=== DOCUMENT EXTRACT ===
By Patrick Larose
The Knights of Kelodia are in a bad place.
The previous issue saw their loved ones killed, their town destroyed and their purpose wiped away all as a result of their own hubris.
We saw them at their high and we saw what brought on their fall and all that packed into a single issue played largely into why I didn’t care for it. Issue #1 of Green Valley had to introduce us to the four knight protagonists, their personalities and dynamics, establish their loved ones, their stakes then bring about the conflict and have us watch it all burn down. That’s a lot of ground to cram in the first issue and in the process made the story feel insubstantial and almost like the contents of an online-only prequel comic.
The dialog writing was sharp, the character relationships well defined but things moved so quickly we couldn’t hold any of the emotional contexts that mattered in our hands.
Rather than more of the same, issue two of Green Valley reverses all that, slows us down and lets us wallow in the ruins these characters have built for themselves. This slowness—this deliberate pace allows the miserable and self-loathing nature of the situation to sink in and really deliver a weight to the processes of the last issue.

=== DATASET ENTRIES ===
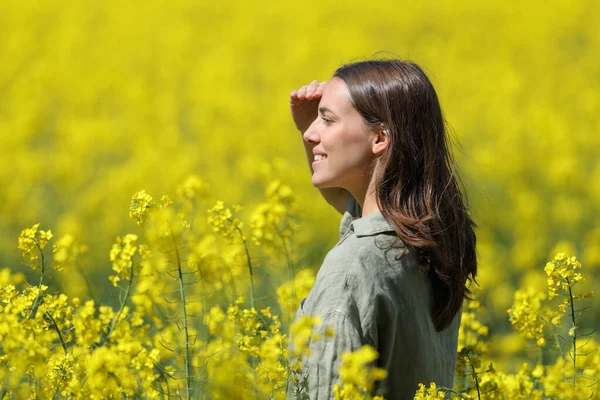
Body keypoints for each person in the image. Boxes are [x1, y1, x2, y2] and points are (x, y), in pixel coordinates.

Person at [286, 58, 478, 400]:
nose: (313, 131)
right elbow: (351, 203)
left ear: (379, 138)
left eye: (327, 120)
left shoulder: (351, 270)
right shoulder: (430, 242)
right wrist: (311, 133)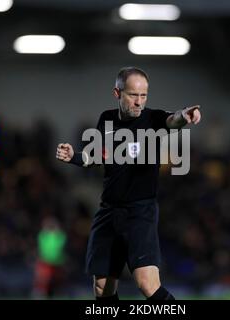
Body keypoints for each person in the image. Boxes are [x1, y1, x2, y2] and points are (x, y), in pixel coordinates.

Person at [56, 67, 201, 300]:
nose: (139, 102)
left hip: (139, 212)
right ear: (117, 93)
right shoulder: (107, 119)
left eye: (143, 95)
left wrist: (184, 115)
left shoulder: (152, 118)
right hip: (109, 211)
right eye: (133, 95)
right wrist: (74, 155)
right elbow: (97, 156)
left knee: (147, 284)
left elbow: (172, 120)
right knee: (102, 287)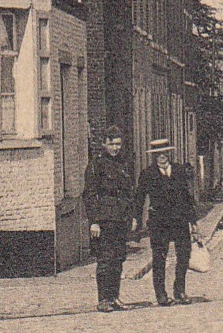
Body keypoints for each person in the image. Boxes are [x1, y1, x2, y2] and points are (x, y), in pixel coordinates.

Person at [135, 140, 200, 306]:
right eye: (158, 154)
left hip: (180, 220)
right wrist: (136, 220)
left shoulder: (179, 171)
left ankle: (180, 290)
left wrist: (193, 221)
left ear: (169, 154)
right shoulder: (148, 174)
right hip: (159, 222)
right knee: (159, 258)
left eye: (164, 153)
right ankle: (161, 295)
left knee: (184, 255)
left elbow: (187, 197)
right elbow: (139, 199)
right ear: (154, 156)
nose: (162, 156)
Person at [82, 127, 135, 313]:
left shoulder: (124, 163)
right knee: (105, 259)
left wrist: (132, 216)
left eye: (118, 144)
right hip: (104, 220)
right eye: (111, 143)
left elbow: (130, 192)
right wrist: (94, 221)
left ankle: (115, 297)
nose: (115, 147)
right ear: (104, 143)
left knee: (118, 259)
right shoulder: (96, 165)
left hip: (120, 218)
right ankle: (103, 299)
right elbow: (89, 195)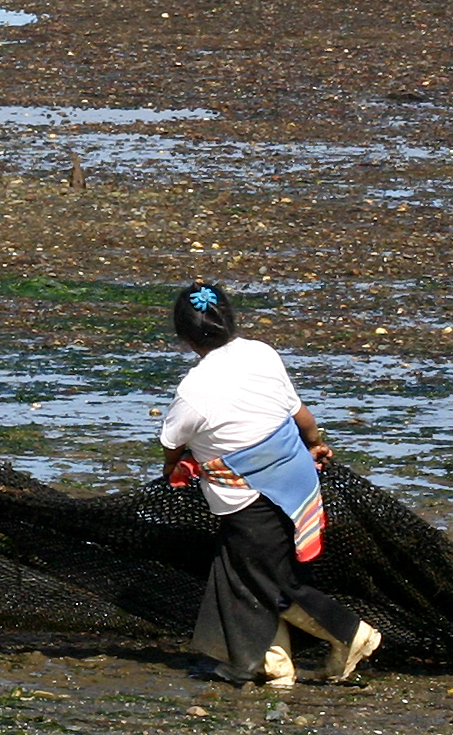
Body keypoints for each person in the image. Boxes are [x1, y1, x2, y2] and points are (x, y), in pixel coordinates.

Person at [158, 280, 381, 686]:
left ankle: (351, 634)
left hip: (250, 496)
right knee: (245, 570)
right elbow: (301, 416)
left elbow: (172, 447)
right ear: (229, 320)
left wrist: (174, 469)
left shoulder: (193, 391)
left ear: (187, 340)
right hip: (297, 481)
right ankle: (274, 664)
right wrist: (315, 445)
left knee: (266, 581)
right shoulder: (261, 352)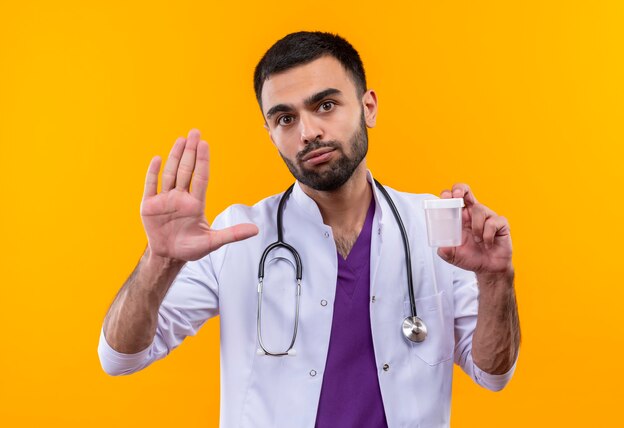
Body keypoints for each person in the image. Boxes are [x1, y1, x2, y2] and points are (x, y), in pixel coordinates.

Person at [98, 31, 520, 427]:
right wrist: (160, 260)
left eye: (325, 105)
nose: (308, 133)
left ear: (368, 107)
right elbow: (120, 357)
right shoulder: (237, 236)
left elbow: (492, 373)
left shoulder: (437, 227)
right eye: (284, 118)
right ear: (270, 133)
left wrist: (495, 279)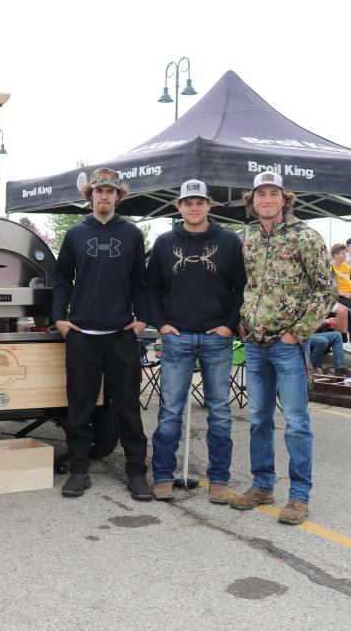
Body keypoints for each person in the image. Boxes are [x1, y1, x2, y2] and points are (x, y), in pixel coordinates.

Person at [229, 171, 336, 525]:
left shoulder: (306, 237)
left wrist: (298, 333)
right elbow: (248, 287)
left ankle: (298, 496)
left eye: (274, 193)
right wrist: (243, 325)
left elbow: (326, 289)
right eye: (261, 194)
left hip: (287, 345)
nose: (267, 200)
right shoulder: (251, 242)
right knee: (259, 418)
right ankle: (262, 484)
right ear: (252, 201)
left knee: (296, 423)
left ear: (284, 199)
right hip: (255, 344)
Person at [52, 167, 151, 501]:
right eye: (98, 192)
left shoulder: (132, 235)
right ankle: (79, 470)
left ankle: (137, 473)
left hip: (121, 335)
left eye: (110, 192)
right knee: (79, 408)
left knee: (127, 409)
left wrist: (142, 320)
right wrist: (59, 319)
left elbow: (141, 281)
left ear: (118, 196)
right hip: (82, 334)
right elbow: (62, 279)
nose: (104, 197)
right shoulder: (76, 234)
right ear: (90, 196)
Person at [146, 179, 245, 503]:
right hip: (176, 339)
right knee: (171, 410)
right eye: (187, 202)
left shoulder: (230, 242)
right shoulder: (163, 243)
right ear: (179, 207)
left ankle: (219, 480)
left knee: (219, 411)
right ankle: (163, 475)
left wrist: (230, 326)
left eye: (199, 202)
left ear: (208, 205)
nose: (193, 207)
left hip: (216, 339)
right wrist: (161, 325)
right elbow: (151, 290)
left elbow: (241, 289)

=== EXERCISE 1 ===
In the Green Valley review, how many knight protagonists does issue #1 introduce?
=== EXERCISE 2 ===
Continue the Green Valley review from its last sentence.

=== RESPONSE 1 ===
Four.

=== RESPONSE 2 ===
Issue #2 actually made me like issue #1 more and I think it’s to the credit of Landis as a storytelling that this structure is so well thought out in this story.
In a letter to a friend, the playwright George Bernard Shaw said that when actors were told that they were taking too long to say their lines and that because the play was too long, they needed to speed up or cut lines, the better advice was always instead to slow down even more. What makes a part seem muddy or unnecessary is that the development is too compressed for the audience to follow. They need to expand it; articulate the development and that’ll make it clearer to the listeners.
By slowing down in this issue, letting us dedicate an entire issue to capture two real actions made these characters and their situations finally feel real. We can see how they each grieve in a different way like one ready to drown himself in his own armor or another obsessed with hoarding objects and standing them in for memories. There’s a more palpable texture to the characters that we could only brush by before.
So when the boy from Green Valley comes to them with the story of a wizard, a dragon and a trapped town, the knights’ consideration means something. When the knights put on their rusted armor and grab frayed weapons, there’s a reflection on the previous issue that gives an emotional heft to it all.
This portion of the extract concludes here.